*Job item*
Look through the lines below, find those with the word "noch", and copy them.

*Collected data*
....................
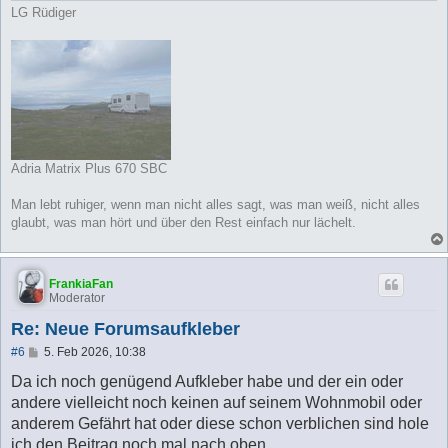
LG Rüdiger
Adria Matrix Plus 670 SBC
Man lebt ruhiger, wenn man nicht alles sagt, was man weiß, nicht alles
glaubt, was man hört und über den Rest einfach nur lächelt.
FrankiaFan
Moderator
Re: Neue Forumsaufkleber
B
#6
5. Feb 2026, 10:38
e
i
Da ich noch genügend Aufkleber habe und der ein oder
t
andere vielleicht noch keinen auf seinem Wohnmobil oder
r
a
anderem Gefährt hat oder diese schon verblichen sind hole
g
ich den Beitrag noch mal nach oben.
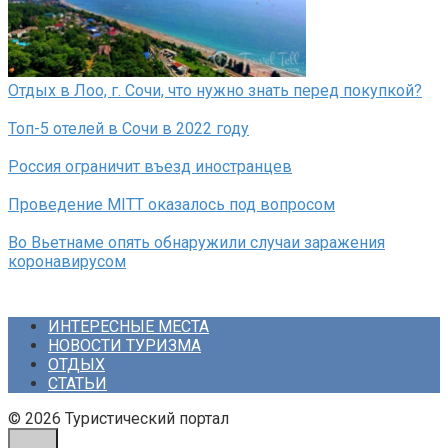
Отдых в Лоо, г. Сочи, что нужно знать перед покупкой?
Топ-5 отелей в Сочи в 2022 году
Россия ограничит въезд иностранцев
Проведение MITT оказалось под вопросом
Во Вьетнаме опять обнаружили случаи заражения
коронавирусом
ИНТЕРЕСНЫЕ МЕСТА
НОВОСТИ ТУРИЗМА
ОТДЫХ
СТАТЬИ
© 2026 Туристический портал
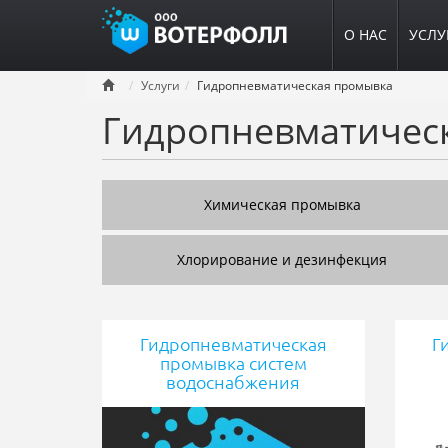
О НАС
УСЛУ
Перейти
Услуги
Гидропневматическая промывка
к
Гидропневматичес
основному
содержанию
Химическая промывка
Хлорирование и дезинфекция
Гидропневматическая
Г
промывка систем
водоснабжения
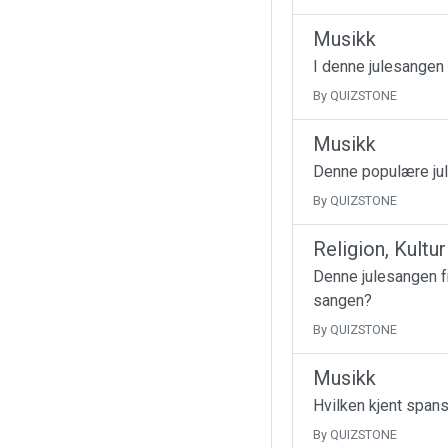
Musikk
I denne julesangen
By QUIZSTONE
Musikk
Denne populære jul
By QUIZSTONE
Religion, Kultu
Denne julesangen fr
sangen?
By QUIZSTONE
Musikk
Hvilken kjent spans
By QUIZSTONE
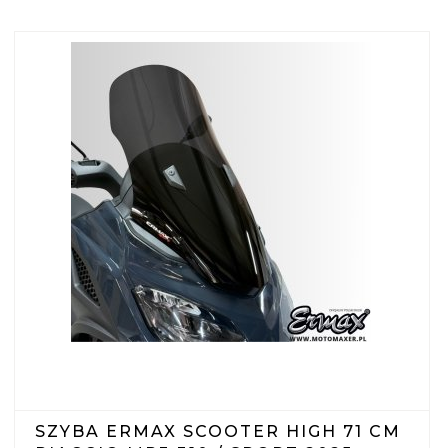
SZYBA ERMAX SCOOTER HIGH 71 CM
....................
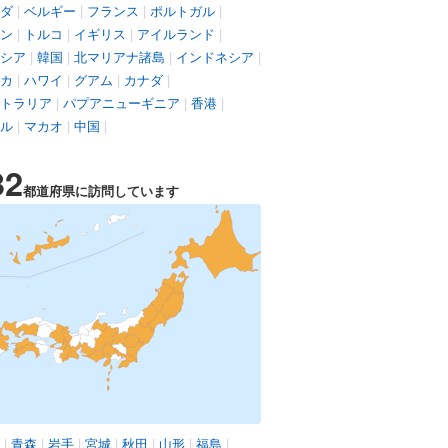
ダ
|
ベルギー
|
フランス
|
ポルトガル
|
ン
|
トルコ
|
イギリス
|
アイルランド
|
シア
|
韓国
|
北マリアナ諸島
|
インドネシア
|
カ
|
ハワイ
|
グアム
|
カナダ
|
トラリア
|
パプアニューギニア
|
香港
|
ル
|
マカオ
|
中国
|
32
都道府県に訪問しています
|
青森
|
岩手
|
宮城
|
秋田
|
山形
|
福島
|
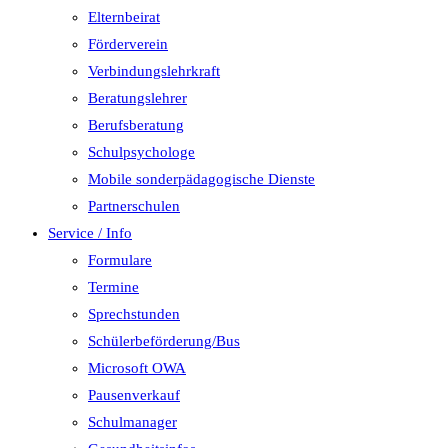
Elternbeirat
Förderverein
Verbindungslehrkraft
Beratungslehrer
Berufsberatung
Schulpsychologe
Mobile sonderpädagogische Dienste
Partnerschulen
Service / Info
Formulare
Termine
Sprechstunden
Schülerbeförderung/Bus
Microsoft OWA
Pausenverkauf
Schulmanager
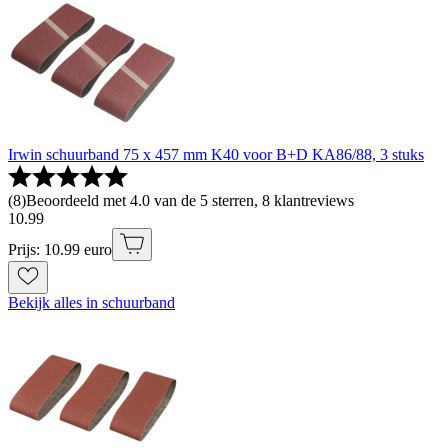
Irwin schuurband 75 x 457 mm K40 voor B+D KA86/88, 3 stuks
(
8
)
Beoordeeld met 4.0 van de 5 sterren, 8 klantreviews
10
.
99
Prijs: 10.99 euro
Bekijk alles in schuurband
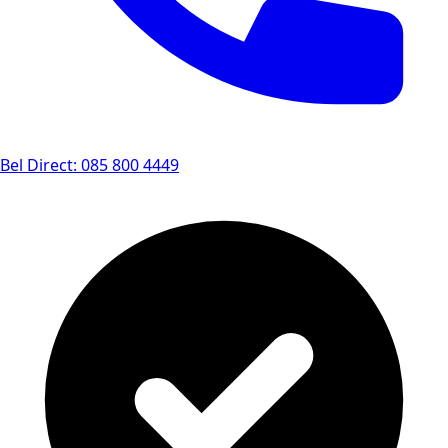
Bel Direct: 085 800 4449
....................
*Final answer*
Da ich noch genügend Aufkleber habe und der ein oder
andere vielleicht noch keinen auf seinem Wohnmobil oder
ich den Beitrag noch mal nach oben.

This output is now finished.